> Am confused. Normally you'd modify buffers after they've been acked at the application layer. Do samba clients not send acknowledgements?
If the file is being locked against changes while the network transmission is in progress (e.g. the "stable pages" idea mentioned in the article), then in normal circumstances (unless the networking subsystem is very overloaded) the network transmission will be completed quickly, so the file will only be briefly locked against changes. By contrast, waiting for the client to acknowledge can take a lot longer, and will result in the file being locked for a lot longer, which is much more likely to have a negative impact on applications, other SMB clients, etc. Consider if you had a database file (bad practice I know, but some people will do it anyway) being read/written over SMB, blocking all writes until any outstanding reads are acknowledged could have a big negative performance impact.
Hence, they are okay with locking things in place until the network transmission is complete, but not until an acknowledgement happens. But, the splice() API doesn't provide any way to notify that the destination has finished processing all the writes the splice call sent to it.
The splice system call could simply not return until the acknowledgment is in. That doesn’t solve the problem completely though because if a packet is dropped, it has to be retransmitted but the original data might have been modified which probably nobody expects.
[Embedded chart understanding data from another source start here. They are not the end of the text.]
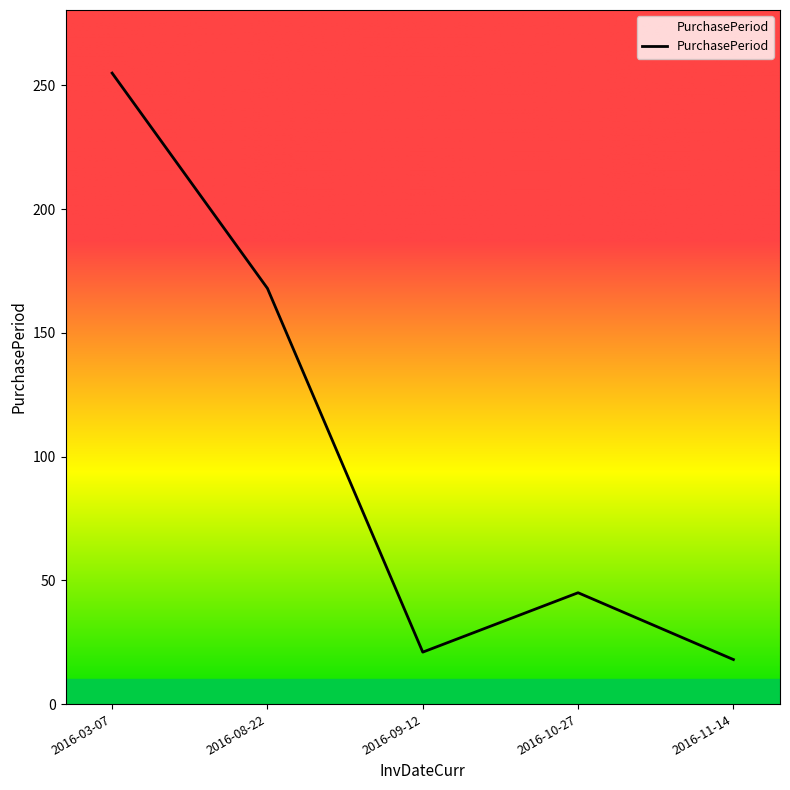

What is the difference between the values at 2016-11-14 and 2016-10-27?

27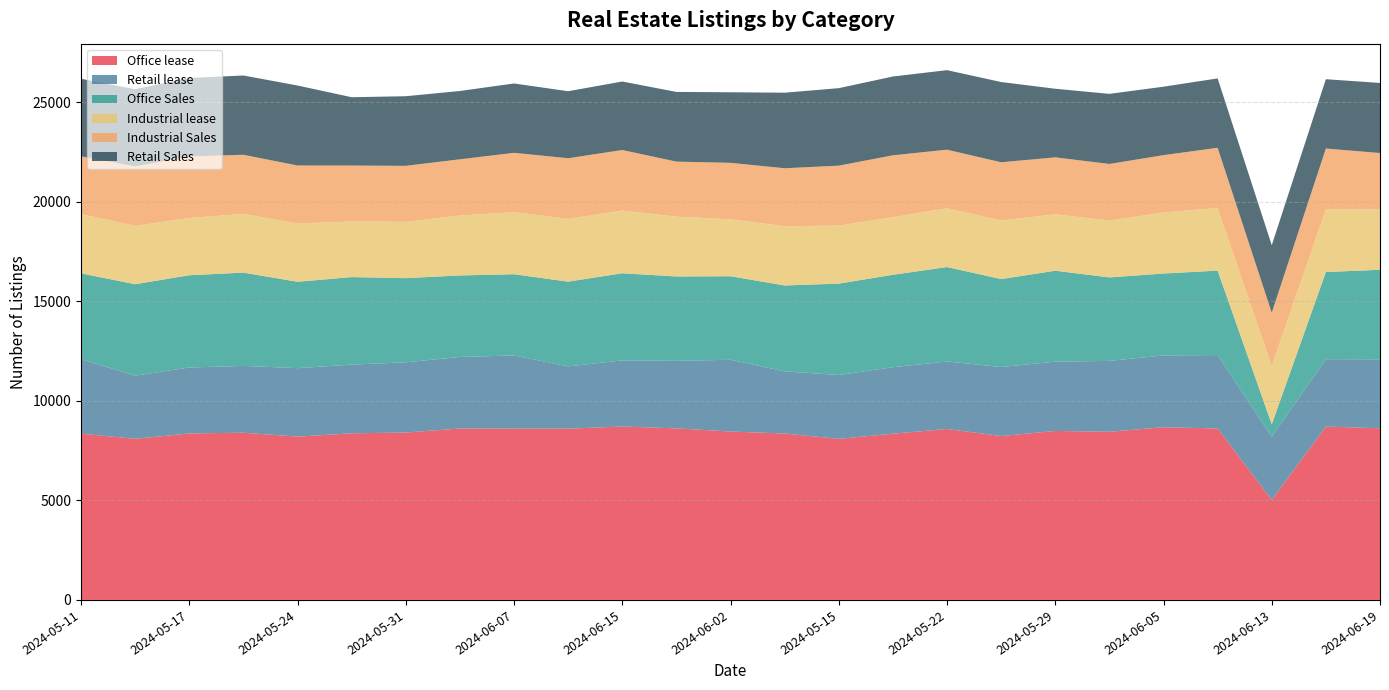

Reading right to left, what are all the values shown in this chart?

Office lease: 2024-06-19=8626	2024-06-16=8713	2024-06-13=5025	2024-06-08=8618	2024-06-05=8680	2024-06-01=8451	2024-05-29=8492	2024-05-25=8238	2024-05-22=8591	2024-05-18=8353	2024-05-15=8093	2024-05-12=8364	2024-06-02=8463	2024-06-18=8623	2024-06-15=8714	2024-06-12=8606	2024-06-07=8607	2024-06-04=8615	2024-05-31=8412	2024-05-28=8373	2024-05-24=8208	2024-05-21=8403	2024-05-17=8367	2024-05-14=8099	2024-05-11=8357
Retail lease: 2024-06-19=3468	2024-06-16=3386	2024-06-13=3182	2024-06-08=3689	2024-06-05=3608	2024-06-01=3562	2024-05-29=3483	2024-05-25=3468	2024-05-22=3392	2024-05-18=3342	2024-05-15=3211	2024-05-12=3123	2024-06-02=3605	2024-06-18=3393	2024-06-15=3325	2024-06-12=3132	2024-06-07=3680	2024-06-04=3596	2024-05-31=3531	2024-05-28=3453	2024-05-24=3440	2024-05-21=3359	2024-05-17=3315	2024-05-14=3173	2024-05-11=3741
Office Sales: 2024-06-19=4499	2024-06-16=4379	2024-06-13=621	2024-06-08=4242	2024-06-05=4116	2024-06-01=4196	2024-05-29=4570	2024-05-25=4419	2024-05-22=4746	2024-05-18=4646	2024-05-15=4592	2024-05-12=4316	2024-06-02=4200	2024-06-18=4240	2024-06-15=4378	2024-06-12=4259	2024-06-07=4081	2024-06-04=4097	2024-05-31=4229	2024-05-28=4399	2024-05-24=4341	2024-05-21=4687	2024-05-17=4636	2024-05-14=4595	2024-05-11=4314
Industrial lease: 2024-06-19=3021	2024-06-16=3162	2024-06-13=2920	2024-06-08=3146	2024-06-05=3069	2024-06-01=2858	2024-05-29=2835	2024-05-25=2944	2024-05-22=2954	2024-05-18=2895	2024-05-15=2917	2024-05-12=2978	2024-06-02=2862	2024-06-18=3004	2024-06-15=3155	2024-06-12=3148	2024-06-07=3119	2024-06-04=3012	2024-05-31=2830	2024-05-28=2795	2024-05-24=2928	2024-05-21=2950	2024-05-17=2875	2024-05-14=2932	2024-05-11=2979
Industrial Sales: 2024-06-19=2845	2024-06-16=3046	2024-06-13=2686	2024-06-08=3029	2024-06-05=2880	2024-06-01=2843	2024-05-29=2862	2024-05-25=2926	2024-05-22=2945	2024-05-18=3109	2024-05-15=3012	2024-05-12=2913	2024-06-02=2838	2024-06-18=2767	2024-06-15=3039	2024-06-12=3052	2024-06-07=2983	2024-06-04=2824	2024-05-31=2814	2024-05-28=2810	2024-05-24=2915	2024-05-21=2973	2024-05-17=3094	2024-05-14=2987	2024-05-11=2905
Retail Sales: 2024-06-19=3523	2024-06-16=3483	2024-06-13=3393	2024-06-08=3485	2024-06-05=3440	2024-06-01=3522	2024-05-29=3448	2024-05-25=4032	2024-05-22=3996	2024-05-18=3960	2024-05-15=3894	2024-05-12=3797	2024-06-02=3545	2024-06-18=3503	2024-06-15=3442	2024-06-12=3368	2024-06-07=3485	2024-06-04=3433	2024-05-31=3498	2024-05-28=3434	2024-05-24=4020	2024-05-21=3984	2024-05-17=3943	2024-05-14=3882	2024-05-11=3894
And thus become useless, since people using splice for performance likely use some form of non blocking IO.
edit: it also works poorly for blocking IO: one doesn’t splice from a file to a socket — one splices from a file to a pipe and then to a socket. Which splice() call is supposed to block?
The call is only supposed to return when all the data has been sent, so both. This whole discussion is just about retransmits.
This does not make the call useless as the performance gain is supposed to be from avoiding copying the data from the kernel to userspace which still happens.
> The call is only supposed to return when all the data has been sent, so both.
Good luck. Splice from file to socket doesn’t send any data — it just references it. So if you mmap a file writably and then splice from it to a pipe, either splice needs to copy it or write-protect the mapping to enable copy-on-write or take a reference that will potentially propagate future changes from the mapping to the pipe. Write-protecting the mapping is slow, so pretty much all options don’t work. Blocking until the reference is gone makes no sense, because reference won’t go away after until the caller splices to the network, which will never happen. Deadlock.
Depending on how you interpret the man page, it’s either vague or wrong.
But that’s not what I’m trying to convince you of. I’m trying to convince you that the semantics you seem to want cannot be implemented efficiently. The kernel isn’t a magic box that can do anything you want. It’s a computer program that happens to run at a high privilege level and gets to use some fun hardware features. There is no fun hardware feature that magically and efficiently snapshots memory without copying it. There is a magic hardware feature that “write-protects” a memory mapping and notifies the kernel when someone tries to write to it, but file data in page cache may have an arbitrarily large number of mappings, write protecting a mapping is slow (especially on x86, which is, in many respects, showing its age as an architecture), and the kind of fancy software bookkeeping needed to maintain the fiction of copy-on-write is neither straightforward nor particular efficient.
If you rent x86 servers and instruct them to fiddle with the MMU for every few kB of data sent, AWS will happily take all your money while sending a remarkably small data rate per core. You will not get Netflix-style line rate performance like this.
Sendfile() works fine and is pretty fast and avoids this whole problem so you’re not going to convince me it’s impossible or that having the kernel read a file into a buffer and then send it somewhere is fast while taking a copy-on-write on the pages when it is already in memory is slow.
It’s just that Linus doesn’t want to change splice() to do what the Samba people want, which is fine but doesn’t mean it’d be impossible.
If the file is being locked against changes while the network transmission is in progress (e.g. the "stable pages" idea mentioned in the article), then in normal circumstances (unless the networking subsystem is very overloaded) the network transmission will be completed quickly, so the file will only be briefly locked against changes. By contrast, waiting for the client to acknowledge can take a lot longer, and will result in the file being locked for a lot longer, which is much more likely to have a negative impact on applications, other SMB clients, etc. Consider if you had a database file (bad practice I know, but some people will do it anyway) being read/written over SMB, blocking all writes until any outstanding reads are acknowledged could have a big negative performance impact.
Hence, they are okay with locking things in place until the network transmission is complete, but not until an acknowledgement happens. But, the splice() API doesn't provide any way to notify that the destination has finished processing all the writes the splice call sent to it.